Top of Data for review

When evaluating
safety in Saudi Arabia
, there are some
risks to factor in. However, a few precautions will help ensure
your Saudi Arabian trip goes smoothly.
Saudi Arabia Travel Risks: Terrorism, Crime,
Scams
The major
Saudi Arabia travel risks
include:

Bottom of Data for review
Top of Data for review

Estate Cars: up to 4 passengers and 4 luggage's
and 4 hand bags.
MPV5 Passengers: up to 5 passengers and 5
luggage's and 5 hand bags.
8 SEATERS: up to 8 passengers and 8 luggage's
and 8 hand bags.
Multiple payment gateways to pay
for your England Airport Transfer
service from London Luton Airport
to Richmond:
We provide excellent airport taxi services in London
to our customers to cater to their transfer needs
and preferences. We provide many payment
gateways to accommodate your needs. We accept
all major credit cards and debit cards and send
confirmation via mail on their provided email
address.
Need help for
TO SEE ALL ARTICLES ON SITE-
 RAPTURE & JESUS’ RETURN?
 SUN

Bottom of Data for review
Top of Data for review

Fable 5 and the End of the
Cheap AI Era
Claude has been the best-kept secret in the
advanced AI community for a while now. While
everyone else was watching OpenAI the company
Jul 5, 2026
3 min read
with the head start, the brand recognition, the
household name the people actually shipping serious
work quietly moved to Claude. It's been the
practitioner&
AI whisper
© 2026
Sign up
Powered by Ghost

Bottom of Data for review

Could you say how many lines of the entries contain the string "help"? Only the number should be given.

2